=== Work task A ===
Repeat the passage of the article on Google's operating systems word for word, everything from "Think Google's lineup" down to "own distinctive purposes.".
=== Work task B ===
Decide whether each statement agrees with the article on Google's operating systems, answering yes or no and quoting the deciding words: (i) The Android Q desktop mode first appeared in an early leaked beta. (ii) Android and Chrome OS are expected to be merged soon. (iii) Chrome OS was meant for touch-centric experiences like those on phones.

=== Extract provided ===
________________________________________

May 30, 2019 9:28 AM PT
Android Intelligence Analysis

Get ready for some serious Google operating system confusion

Think Google's lineup of overlapping operating systems is overwhelming now? Just wait.

Google

Google's approach to operating systems has long befuddled the tech-observing masses. For years, the confusion revolved around the existence of both Android and Chrome OS — two operating systems that struck some folks as being overly similar and without their own distinctive purposes.

Google, as we all know, had a plan — and it eventually spelled things out clear as could be: Android was the operating system for touch-centric experiences, like those you see on phones, while Chrome OS was the framework for more large-screen, desktop-like, keyboard-oriented configurations. The two could co-exist merrily and become aligned — to gain a consistent visual identity and share functional strengths — without having to be merged in a one-or-the-other-style deathmatch, as so many pundits long predicted.

It all made sense, and we had an approach that seemed both deliberate and carefully considered. Sure, things started to get a little murky when Google began to position the Chromebook as the new "Android tablet" — leading up to the launch of the slate-only Chrome OS devices we sometimes see today — but still, the basic idea mostly held true: If you wanted a touch-centric experience like on a phone, you'd get Android. If you wanted a more desktop-like experience, whether in the form of a laptop or a tablet, you'd get Chrome OS. The exact parameters may have gotten a bit muddled, but Google's overall vision for its operating system philosophy still mostly made sense.

Well, gang, it appears that bout of clarity is coming to an end. Android and Chrome OS are still alive and thriving, without a doubt — and despite the constant calls to the contrary, there's no indication either is going anywhere anytime soon — but a slew of new factors is about to complicate matters and put us back into bewilderment.

Think through these upcoming complications with me, and prepare to be befuddled once more.

Desktop disorientation

All right, so Android is for phone-like touch experiences, and Chrome OS is for a more desktop-like setup — right? That's what we've been shown and told for years. With the upcoming Android Q release, though, that's all being thrown out the window, in a manner of speaking, thanks to the addition of a baffling new Android desktop mode.

The desktop mode first showed up in an early leaked beta of the Android Q software, and I was immediately skeptical. Why would Google possibly build a desktop mode into Android when the company had made such a tremendous effort to position Chrome OS as the Android-complementing desktop platform? As I mused at the time, starting to offer an Android-based desktop mode now would be a convoluting shift — not something I ever put completely out of the realm of possibility, mind you (given that, y'know, this is Google we're talking about), but something that certainly seemed like an extraordinarily strange pivot to make.

________________________________________

=== Recorded information ===

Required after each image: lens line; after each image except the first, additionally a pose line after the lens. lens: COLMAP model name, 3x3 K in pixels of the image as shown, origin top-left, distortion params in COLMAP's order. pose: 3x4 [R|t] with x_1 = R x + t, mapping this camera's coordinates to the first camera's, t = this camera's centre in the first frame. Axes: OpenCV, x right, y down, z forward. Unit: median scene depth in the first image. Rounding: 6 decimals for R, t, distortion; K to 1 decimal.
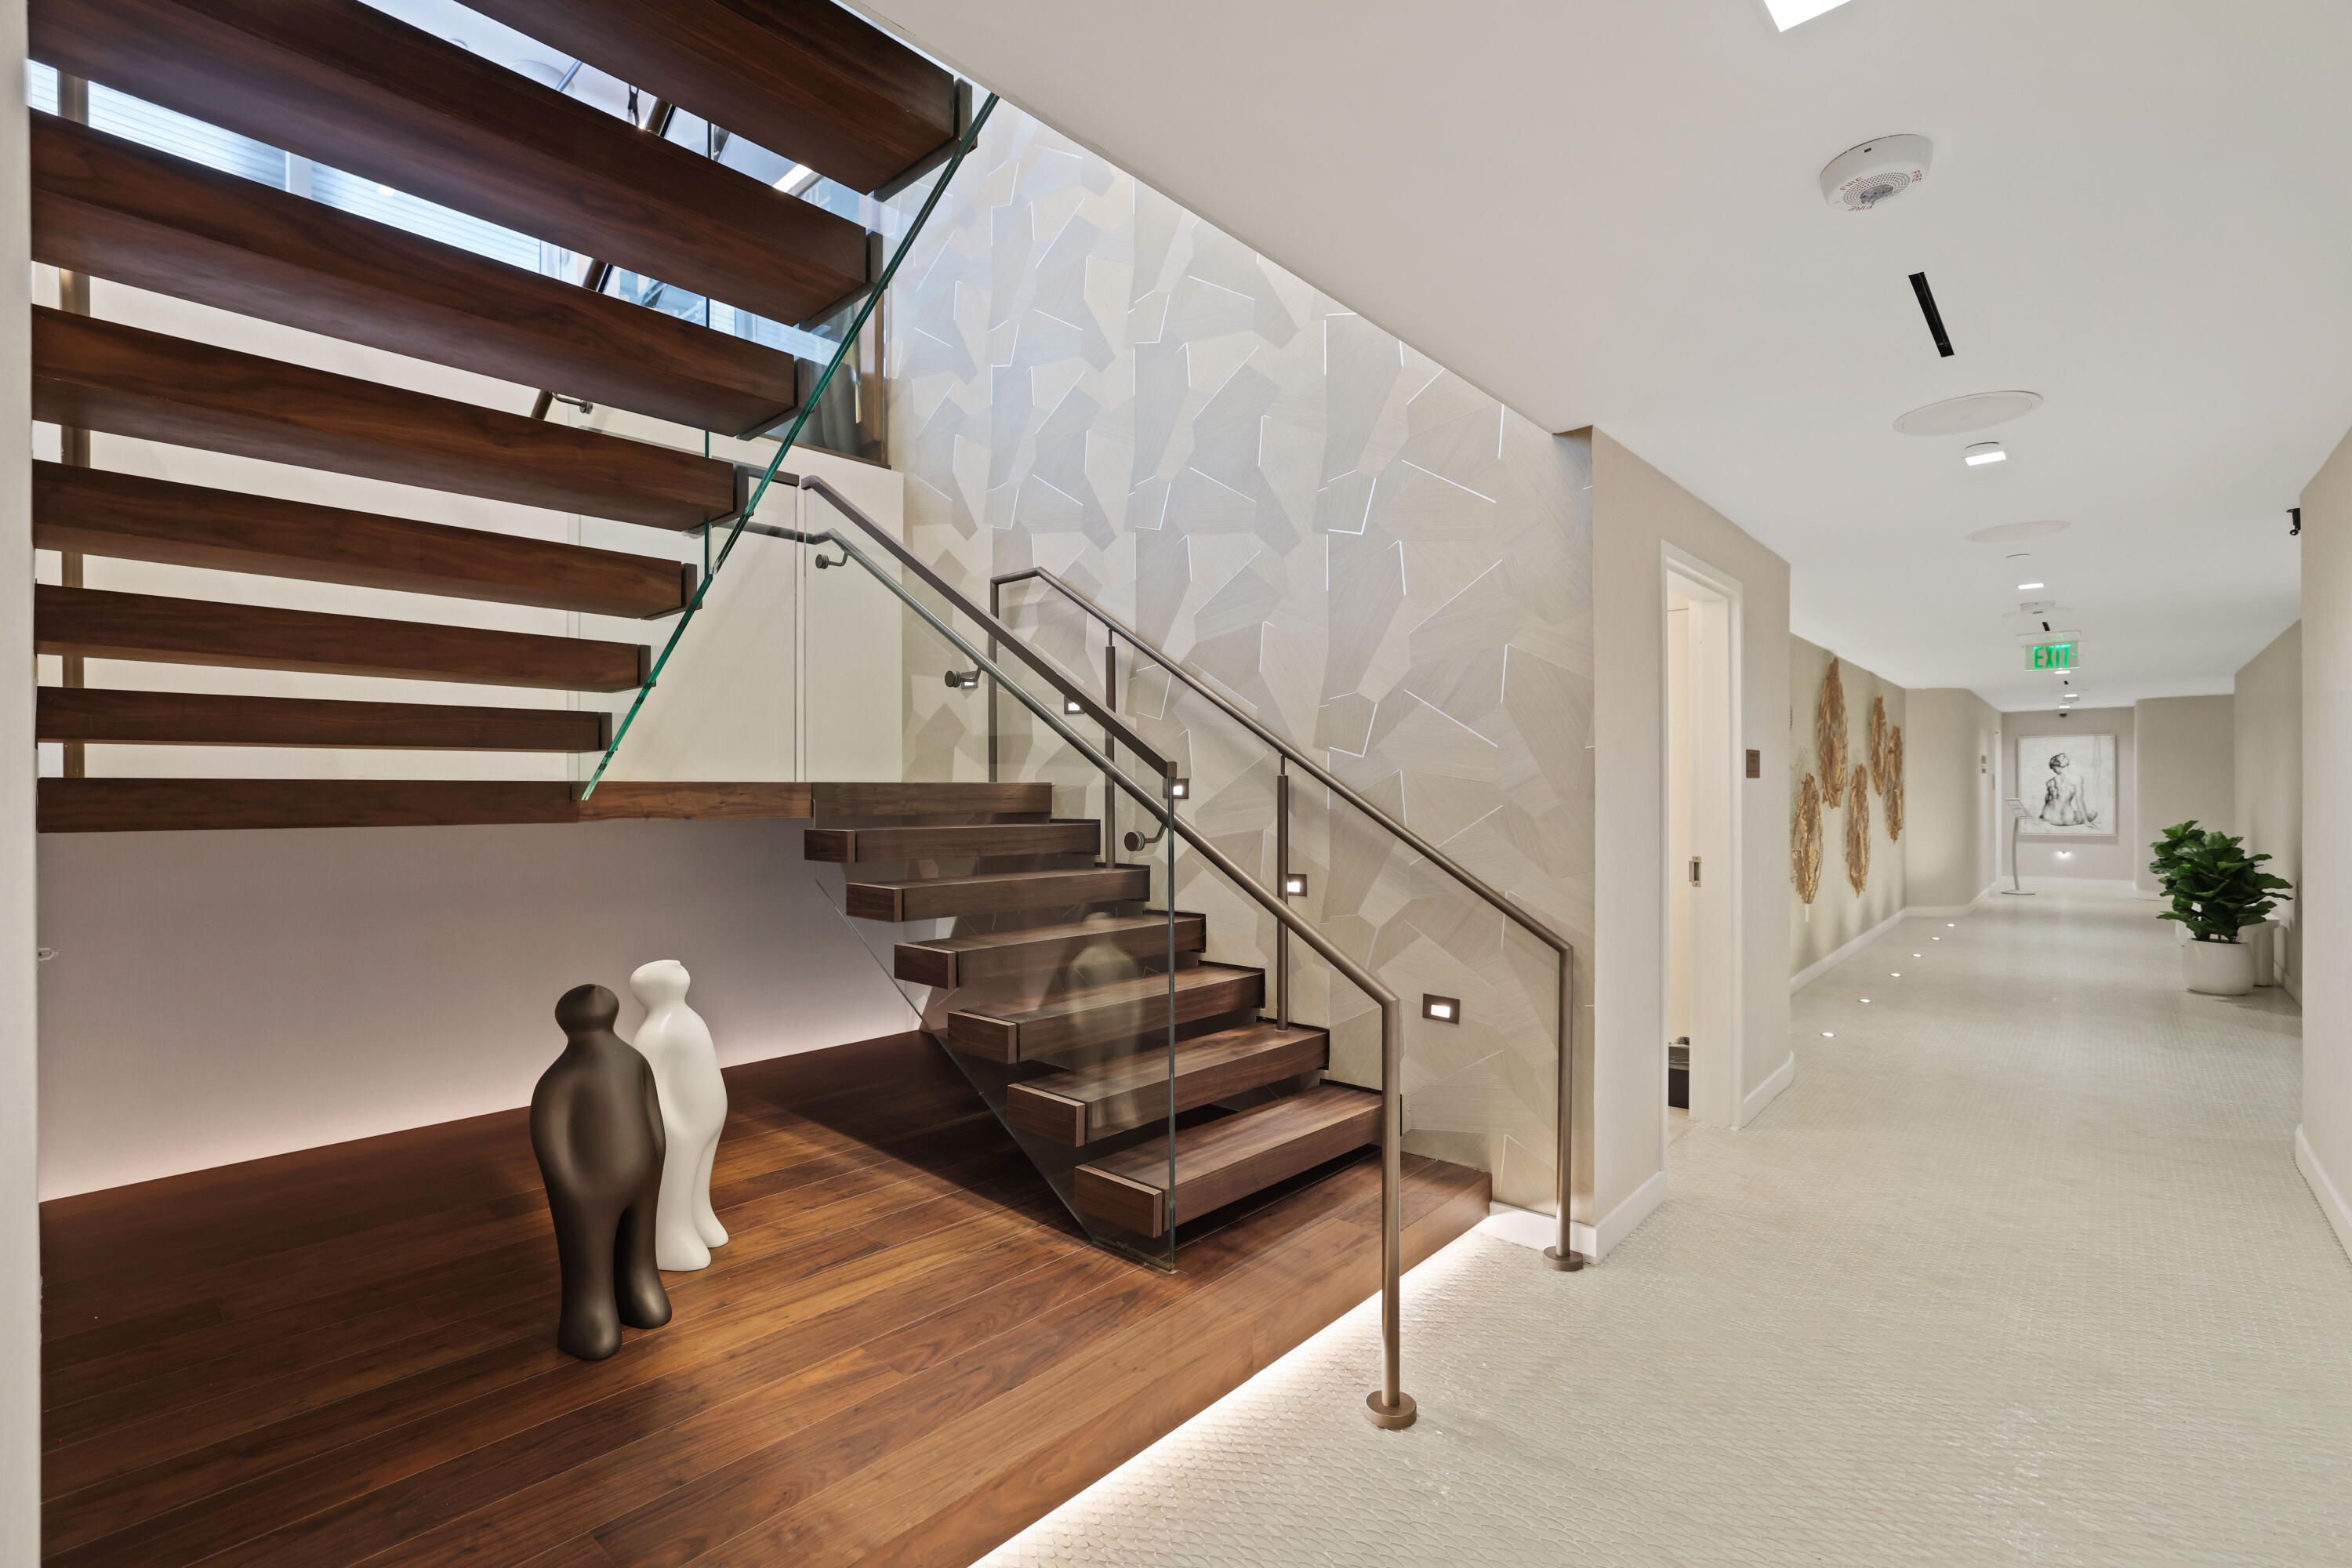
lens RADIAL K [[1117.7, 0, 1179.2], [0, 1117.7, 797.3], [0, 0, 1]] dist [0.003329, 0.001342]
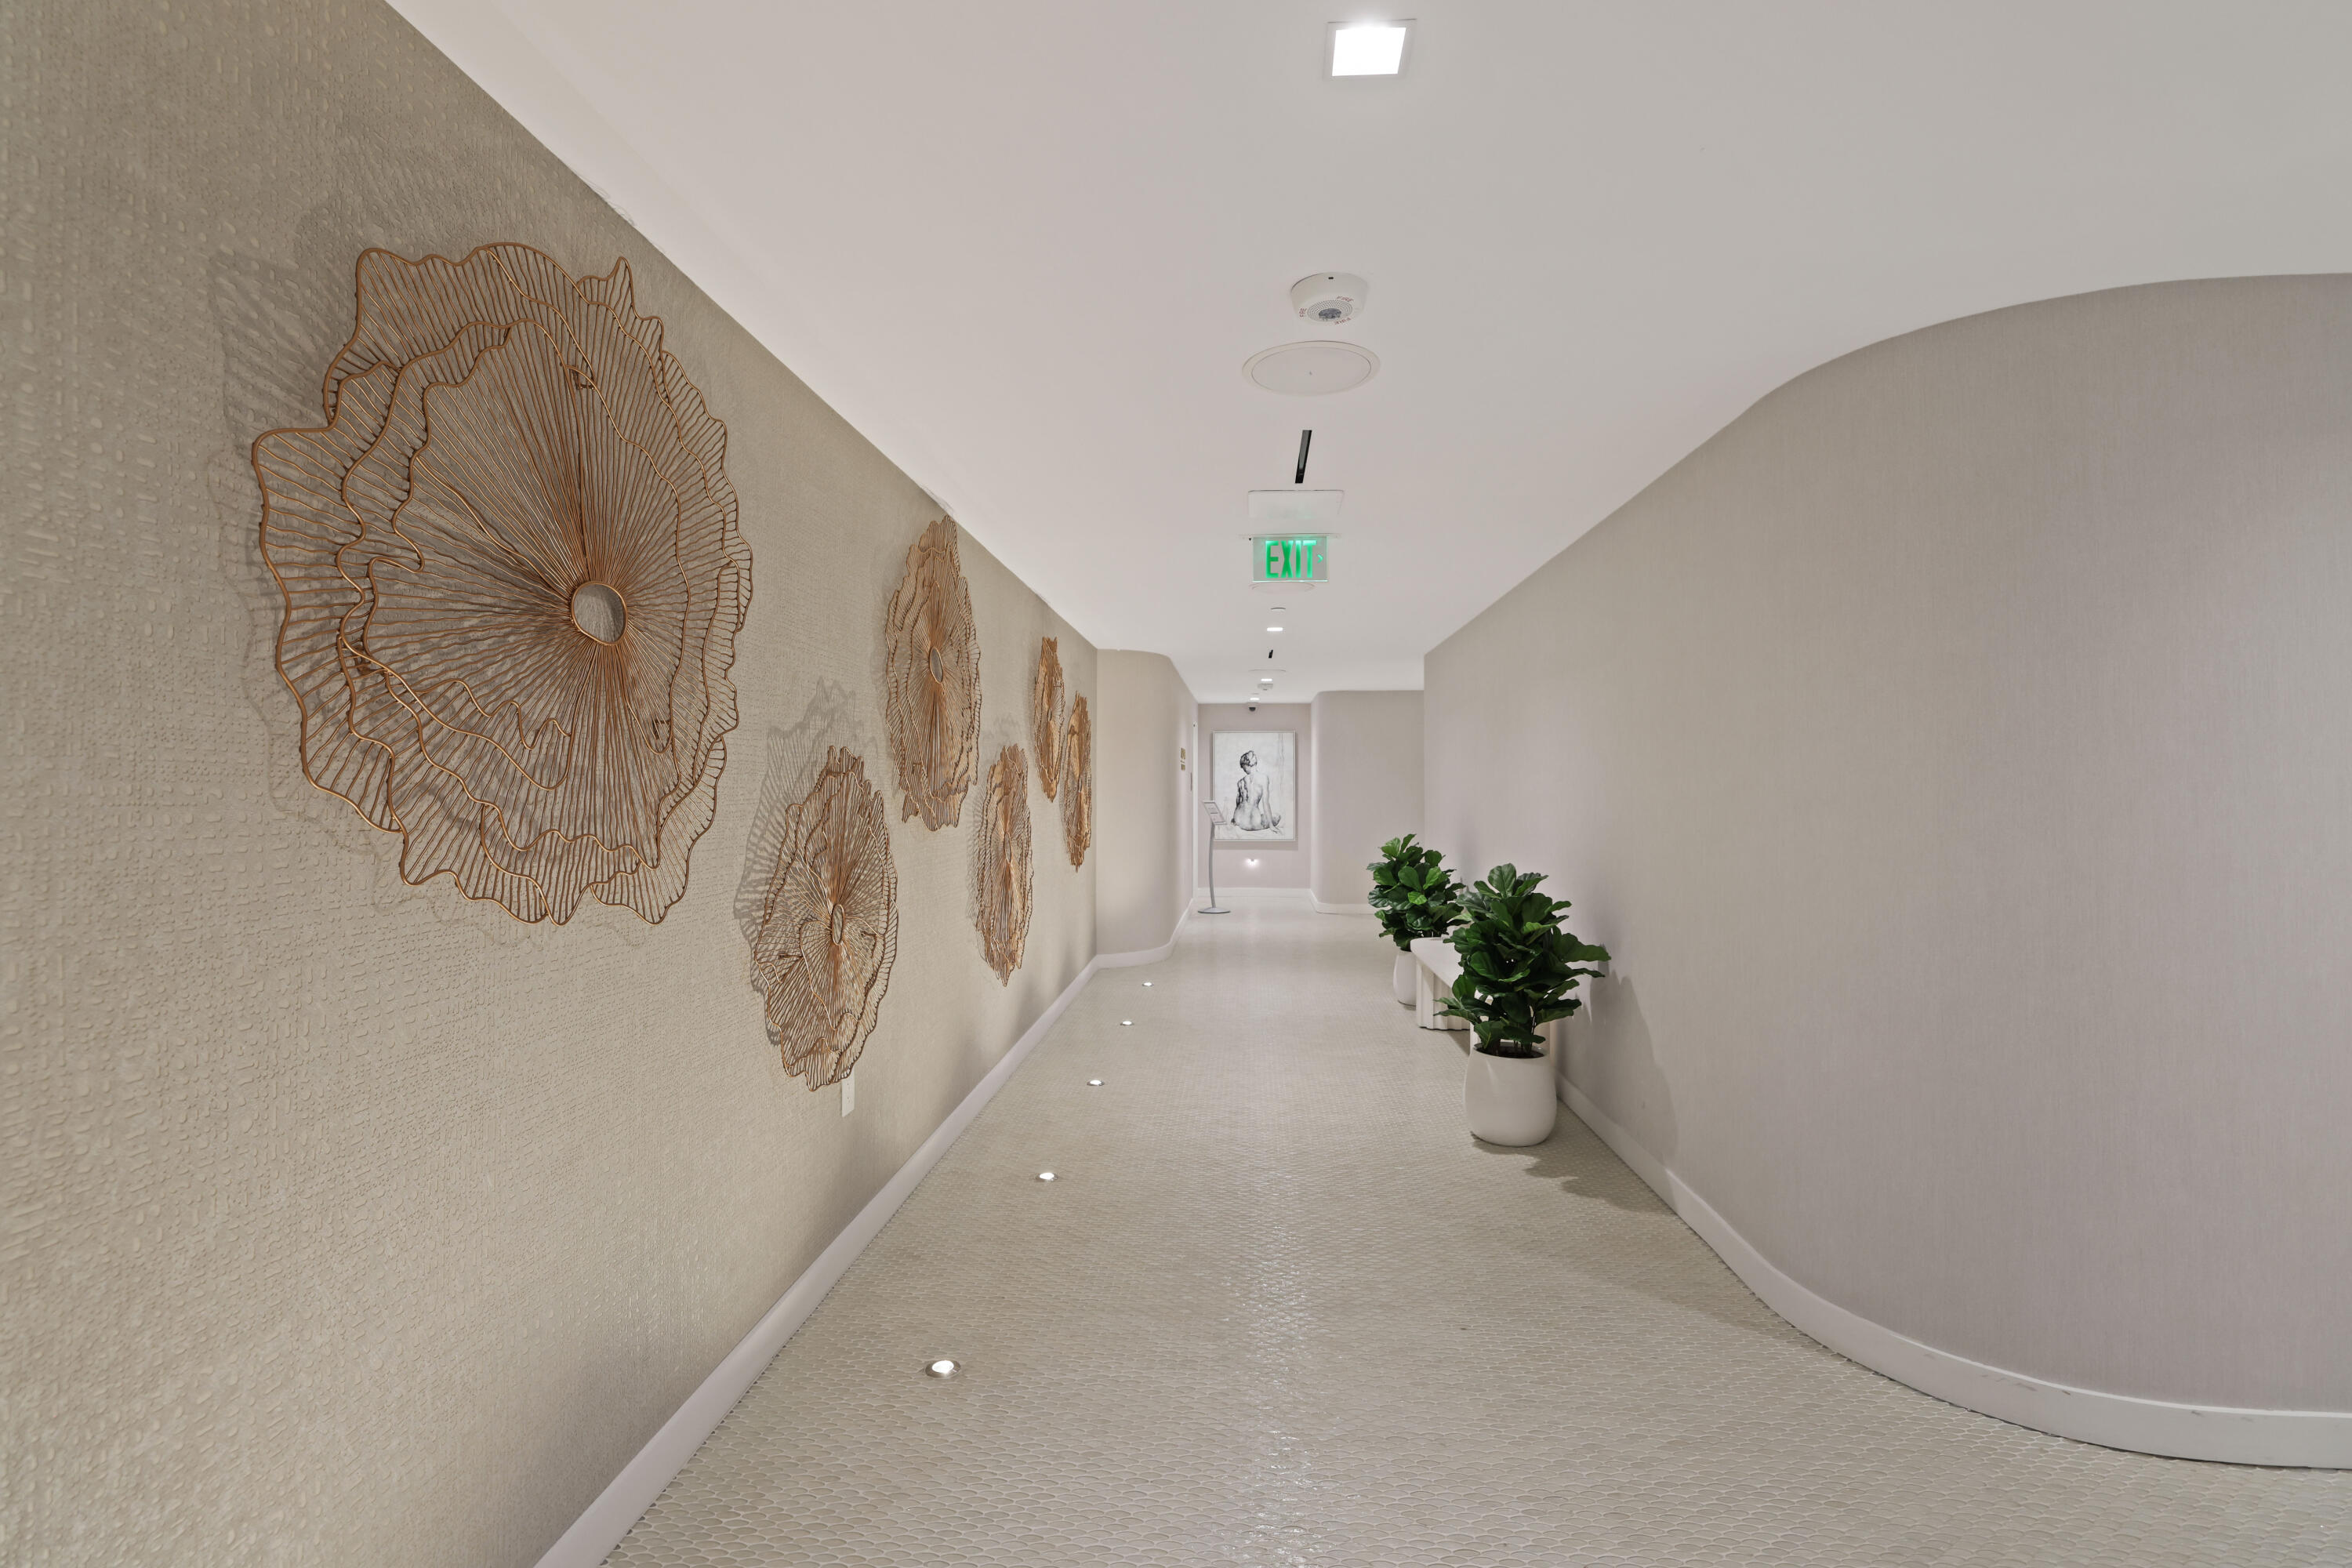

________________________________________

=== Problem solution A ===
Think Google's lineup of overlapping operating systems is overwhelming now? Just wait.

Google

Google's approach to operating systems has long befuddled the tech-observing masses. For years, the confusion revolved around the existence of both Android and Chrome OS — two operating systems that struck some folks as being overly similar and without their own distinctive purposes.

=== Problem solution B ===
(i) Yes: "The desktop mode first showed up in an early leaked beta of the Android Q software"
(ii) No: "there's no indication either is going anywhere anytime soon"
(iii) No: "Android was the operating system for touch-centric experiences, like those you see on phones, while Chrome OS was the framework for more large-screen, desktop-like, keyboard-oriented configurations"